▶ **TUGAS YANG DIKERJAKAN**
Ambil baris-baris daftar di bawah tanpa mengubah apa pun, mulai dari baris pertama daftar hingga baris yang memuat "Reading: 0.75", baris tersebut juga disertakan.

▶ **DATA HASIL EKSTRAKSI**
**********

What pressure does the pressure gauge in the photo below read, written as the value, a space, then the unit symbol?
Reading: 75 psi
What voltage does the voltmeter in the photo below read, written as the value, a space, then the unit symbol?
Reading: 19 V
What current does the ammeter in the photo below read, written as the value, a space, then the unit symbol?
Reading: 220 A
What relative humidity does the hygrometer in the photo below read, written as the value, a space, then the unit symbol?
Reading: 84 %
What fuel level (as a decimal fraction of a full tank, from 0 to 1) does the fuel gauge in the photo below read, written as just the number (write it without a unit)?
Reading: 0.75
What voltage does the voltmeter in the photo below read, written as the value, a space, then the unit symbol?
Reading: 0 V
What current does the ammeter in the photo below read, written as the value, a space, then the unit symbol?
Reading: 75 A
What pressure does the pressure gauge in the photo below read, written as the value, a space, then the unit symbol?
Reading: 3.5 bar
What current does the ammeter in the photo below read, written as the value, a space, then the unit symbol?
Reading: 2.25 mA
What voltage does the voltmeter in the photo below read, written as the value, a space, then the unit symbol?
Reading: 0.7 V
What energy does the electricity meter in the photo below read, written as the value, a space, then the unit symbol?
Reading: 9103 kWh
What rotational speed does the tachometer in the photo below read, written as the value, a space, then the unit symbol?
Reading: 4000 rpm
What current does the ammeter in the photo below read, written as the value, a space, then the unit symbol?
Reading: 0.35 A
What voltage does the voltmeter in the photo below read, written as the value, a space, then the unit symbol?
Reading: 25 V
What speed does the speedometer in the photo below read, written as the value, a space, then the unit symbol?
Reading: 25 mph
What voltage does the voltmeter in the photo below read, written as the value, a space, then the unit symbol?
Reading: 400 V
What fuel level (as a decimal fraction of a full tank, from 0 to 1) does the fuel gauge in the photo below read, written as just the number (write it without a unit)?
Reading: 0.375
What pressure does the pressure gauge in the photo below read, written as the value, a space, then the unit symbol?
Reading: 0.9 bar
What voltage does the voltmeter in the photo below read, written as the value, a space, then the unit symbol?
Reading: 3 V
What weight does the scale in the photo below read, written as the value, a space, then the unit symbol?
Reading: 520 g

**********

▶ **JAWABAN BERIKUT**
What pressure does the pressure gauge in the photo below read, written as the value, a space, then the unit symbol?
Reading: 75 psi
What voltage does the voltmeter in the photo below read, written as the value, a space, then the unit symbol?
Reading: 19 V
What current does the ammeter in the photo below read, written as the value, a space, then the unit symbol?
Reading: 220 A
What relative humidity does the hygrometer in the photo below read, written as the value, a space, then the unit symbol?
Reading: 84 %
What fuel level (as a decimal fraction of a full tank, from 0 to 1) does the fuel gauge in the photo below read, written as just the number (write it without a unit)?
Reading: 0.75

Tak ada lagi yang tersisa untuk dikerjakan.